Дисциплине он не научился вовсе. Под опекой Леонардов он даже проникся к ней романтическим презрением. Маргарет Леонард обладала удивительной способностью великих людей — видеть сущность. Доминантный цвет она видела всегда, но не всегда замечала оттенки. Ей была свойственна вдохновенная сентиментальность. Она считала, что «знает мальчиков», и гордилась тем, что знает их. На самом же деле она не знала о них почти ничего. Она ужаснулась бы, если бы ей открылся дикий душевный хаос подростка, сексуальные кошмары наступающей половой зрелости, тоска, страх, стыд, томящие мальчика в темном мире его желания. Она не знала, что каждый мальчик за решеткой страха, запрещающего ему исповедаться, кажется себе чудовищем.

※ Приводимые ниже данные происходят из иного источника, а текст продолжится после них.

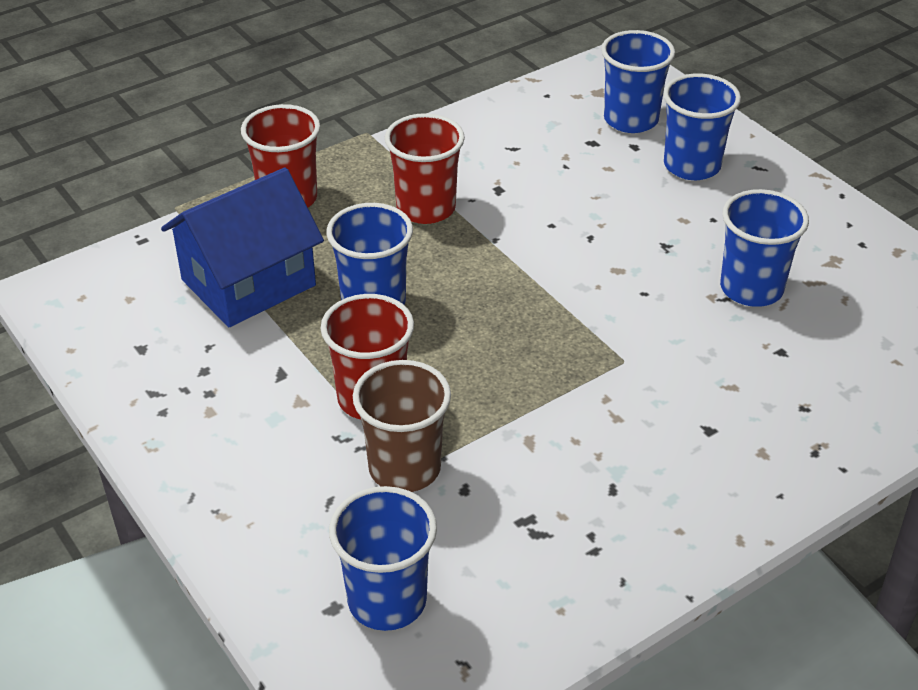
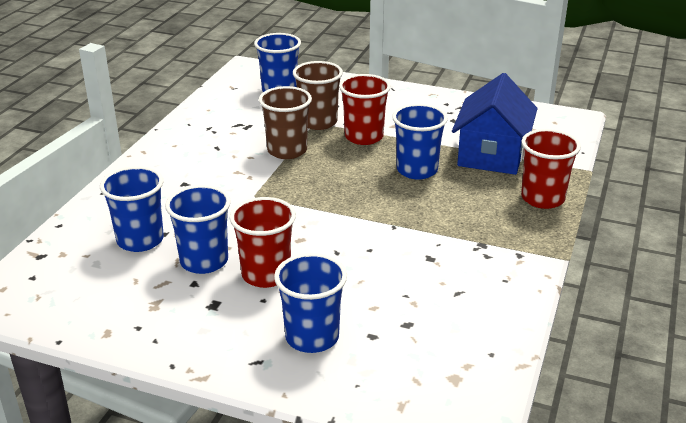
camera: 145 degrees right, 10 degrees down
(426, 208) = (458, 226): red cup -> red cup (266, 275)
(510, 425) = (287, 151): none -> brown cup
(631, 120) = (398, 360): blue cup -> blue cup (140, 240)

Этого знания у нее не было. Но ей была дана мудрость. Она сразу же видела, чего стоит каждый человек. Мальчики были ее героями, ее маленькими божками. Она верила, что грехи мира будут искуплены и жизнь спасена одним из них. Она видела огонь, горящий в каждом из них, и бережно его хранила. Она искала доступа к слепым поискам света и самовыражения и у тех, кто был туп, тугодумен, скован стыдом. Она говорила дрожащему скаковому коню тихие ласковые слова, и он успокаивался.
Вот почему он не исповедовался ей. Он все еще был заперт в темнице. Но он всегда тянулся к Маргарет Леонард, как к свету, — она видела отблески адского огня, отплясывающие танец мечей на его лице, она видела его голод и муку и кормила его (о, величественнейшее преступление!) поэзией.
Там, где страх или стыд замыкали их в осторожном молчании, там, где чопорные требования обычая связывали им язык, они находили освобождение в многозначной символике стихов. И это означало, что Маргарет была потеряна для добрых ангелов. Ибо какое дело посланцам Сатаны до мелочной точности буквы и слова, если мы можем похитить у поющего хора земного методизма хотя бы одно-единственное сердце — вознести одну великую, заостренную пламенем погибшую душу к высочайшей греховности поэзии?